Pour la plupart de ses lecteurs, la face visible de Dan Burcea est un logo : le logo du blog « Lettres Capitales ». En 2017, il a l’idée de créer un blog littéraire francophone, où les écrivains français et roumains peuvent dialoguer pour la grande joie de ses lecteurs. Il a publié des interviews, des extraits de textes littéraires, de la poésie roumaine traduite en français, et des informations sur les dernières sorties dans les librairies des deux pays. En 2021, c’est la consécration – pas surprenante vu la qualité du blog : « Lettres Capitales » a reçu le prestigieux prix parisien Rive Gauche du meilleur magazine littéraire en ligne. (Alina Pavelescu)
Lettres Capitales est un blog littéraire reconnu, tant en France qu’en Roumanie, notamment après avoir remporté le Prix Rive Gauche du meilleur magazine littéraire en ligne en 2021. Il s’agit indéniablement d’une réalisation remarquable, mais elle ne s’est pas faite du jour au lendemain. Quand l’aventure Lettres Capitales a-t-elle réellement commencé et comment est née l’idée d’un blog francophone pour accueillir le dialogue entre les littératures française et roumaine ?

> **Informations extraites**
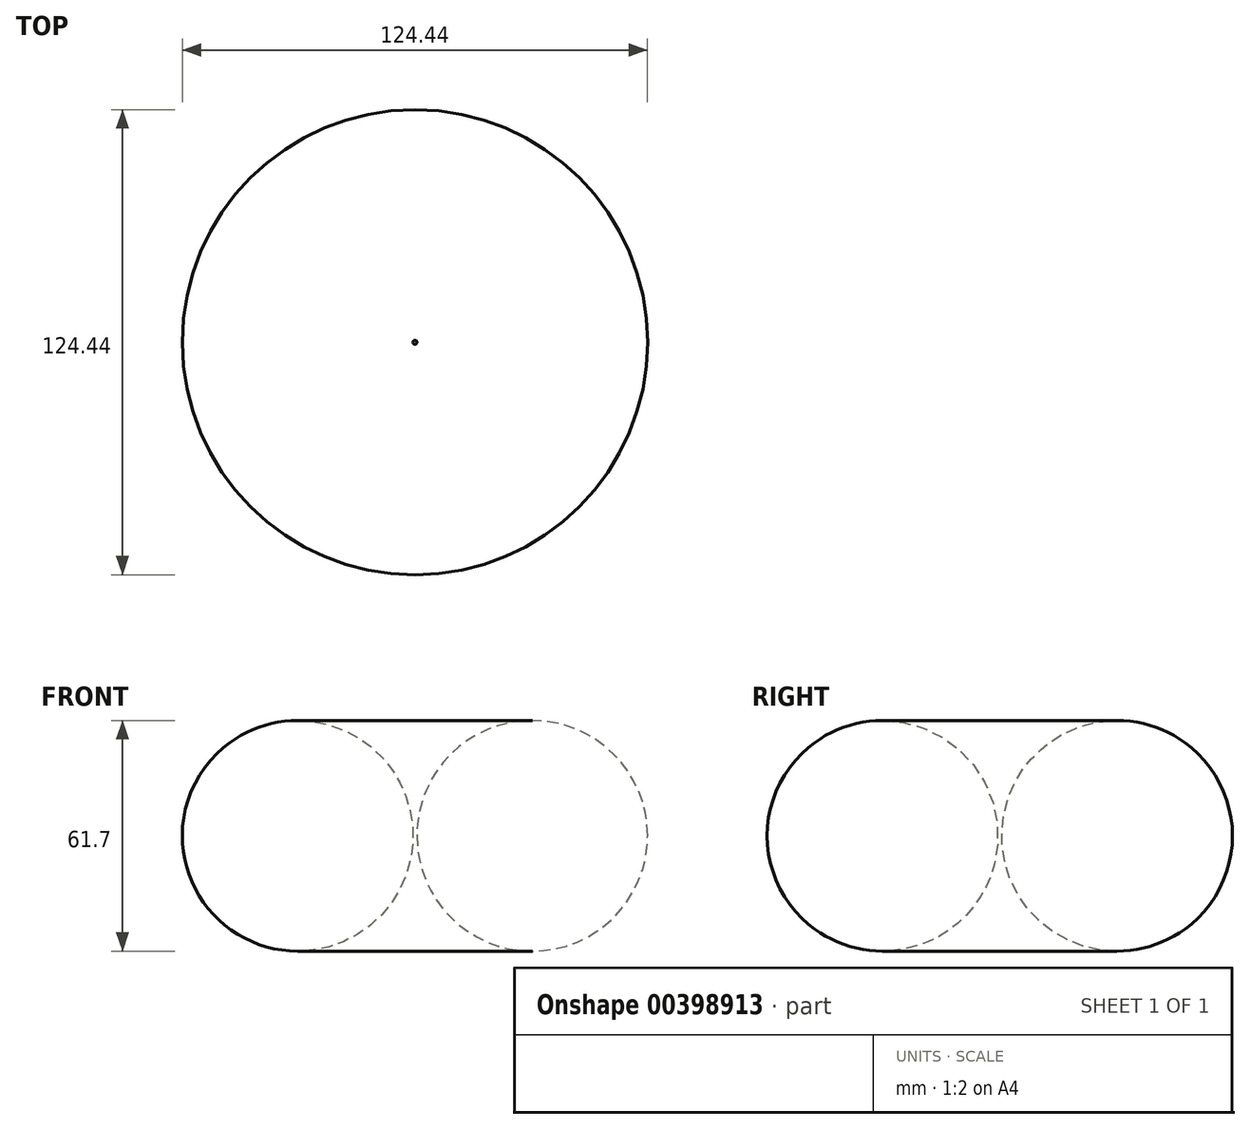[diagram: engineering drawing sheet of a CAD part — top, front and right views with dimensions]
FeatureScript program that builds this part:
annotation { "Feature Type Name" : "Feature", "Feature Type Description" : "" }
export const myFeature = defineFeature(function(context is Context, id is Id, definition is map)
    precondition{}
    {
        {
            var Q0;
            Q0=qCreatedBy(makeId("Front.planeOp"),FACE);
            var sketch = newSketch(context, id + "F0", { "sketchPlane" : qUnion([Q0])});
            skLineSegment(sketch, "E0", {"start": v(0, 62.74) * mm, "end": v(0, -49.25) * mm});
            skArc(sketch, "E1", {"start": v(-31.37, 0) * mm, "mid": v(-31.36, 0.93) * mm, "end": v(-31.32, 1.87) * mm});
            skCircle(sketch, "E2", {"center": v(-31.37, 0) * mm, "radius": 30.85 * mm});
            skSolve(sketch);
        }
        {
            var Q0;
            Q0=makeQuery(id+"F0.imprint","IMPRINT",FACE,{"disambiguationData":[TD([[makeQuery(id+"F0.imprint","IMPRINT",EDGE,{"derivedFrom":sQuery(id+"F0.wireOp",EDGE,"E2")}),1.0]])]});
            var Q1;
            Q1=sQuery(id+"F0.wireOp",EDGE,"E0");
            revolve(context, id + "F1", {"entities" : qUnion([Q0]), "axis" : qUnion([Q1]), "revolveType" : RevolveType.FULL});
        }
    });
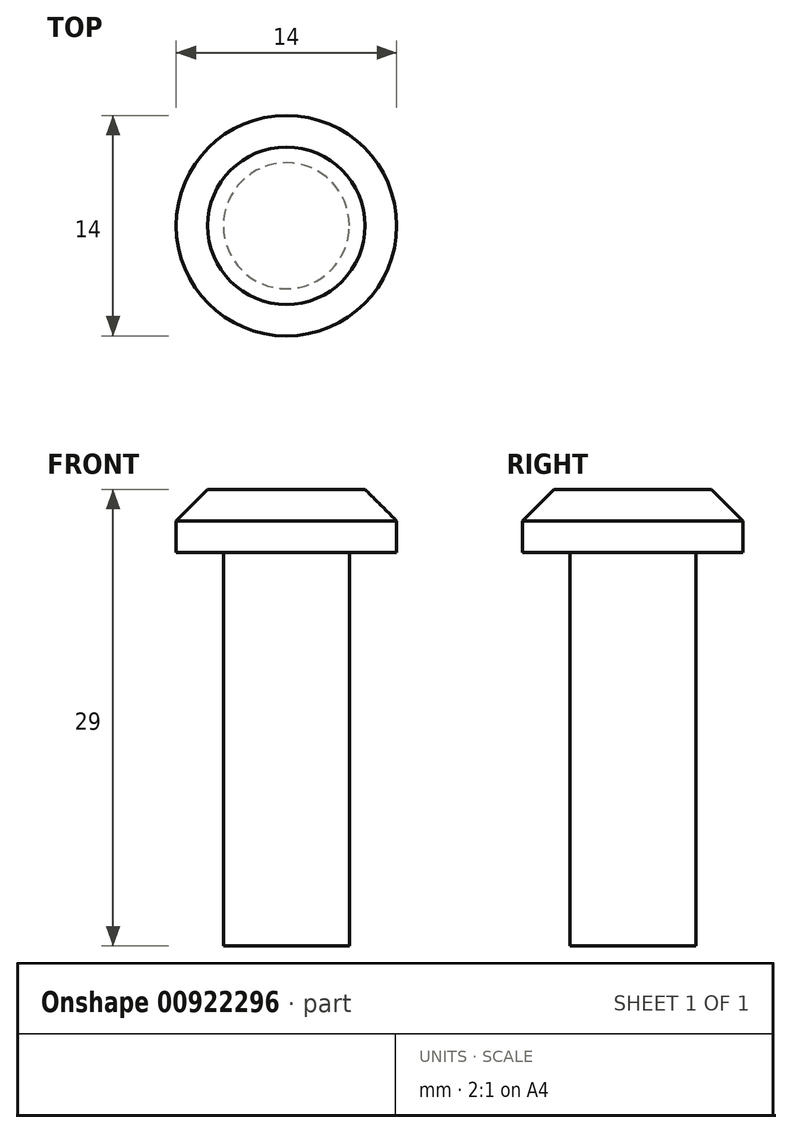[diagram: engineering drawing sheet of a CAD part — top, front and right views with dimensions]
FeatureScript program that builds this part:
annotation { "Feature Type Name" : "Feature", "Feature Type Description" : "" }
export const myFeature = defineFeature(function(context is Context, id is Id, definition is map)
    precondition{}
    {
        {
            var Q0;
            Q0=qCreatedBy(makeId("Front.planeOp"),FACE);
            var sketch = newSketch(context, id + "F0", { "sketchPlane" : qUnion([Q0])});
            skLineSegment(sketch, "E0", {"start": v(0, 0) * mm, "end": v(0, 35) * mm, "construction": true});
            skLineSegment(sketch, "E1", {"start": v(0, 0) * mm, "end": v(4, 0) * mm});
            skLineSegment(sketch, "E2", {"start": v(4, 0) * mm, "end": v(4, 25) * mm});
            skLineSegment(sketch, "E3", {"start": v(4, 25) * mm, "end": v(7, 25) * mm});
            skLineSegment(sketch, "E4", {"start": v(7, 25) * mm, "end": v(7, 29) * mm});
            skLineSegment(sketch, "E5", {"start": v(7, 29) * mm, "end": v(0, 29) * mm});
            skLineSegment(sketch, "E6", {"start": v(0, 29) * mm, "end": v(0, 0) * mm});
            skSolve(sketch);
        }
        {
            var Q0;
            Q0=makeQuery(id+"F0.imprint","IMPRINT",FACE,{"disambiguationData":[TD([[makeQuery(id+"F0.imprint","IMPRINT",EDGE,{"derivedFrom":sQuery(id+"F0.wireOp",EDGE,"E1")}),1.0]])]});
            var Q1;
            Q1=sQuery(id+"F0.wireOp",EDGE,"E0");
            revolve(context, id + "F1", {"surfaceOperationType" : NewSurfaceOperationType.NEW, "entities" : qUnion([Q0]), "axis" : qUnion([Q1]), "revolveType" : RevolveType.FULL});
        }
        {
            var Q0;
            Q0=makeQuery(id+"F1.opRevolve","SWEPT_EDGE",EDGE,{"disambiguationData":[OSD([sQuery(id+"F0.wireOp",EDGE,"E4"),sQuery(id+"F0.wireOp",EDGE,"E5")])]});
            chamfer(context, id + "F2", {"entities" : qUnion([Q0]), "width" : 2 * mm, "tangentPropagation" : true});
        }
    });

> **Consigne**
Selon le texte sur le blog « Lettres Capitales », en quelle année Dan Burcea a-t-il eu l'idée de créer ce blog littéraire francophone ?

> **Résultat de l'exercice**
En 2017.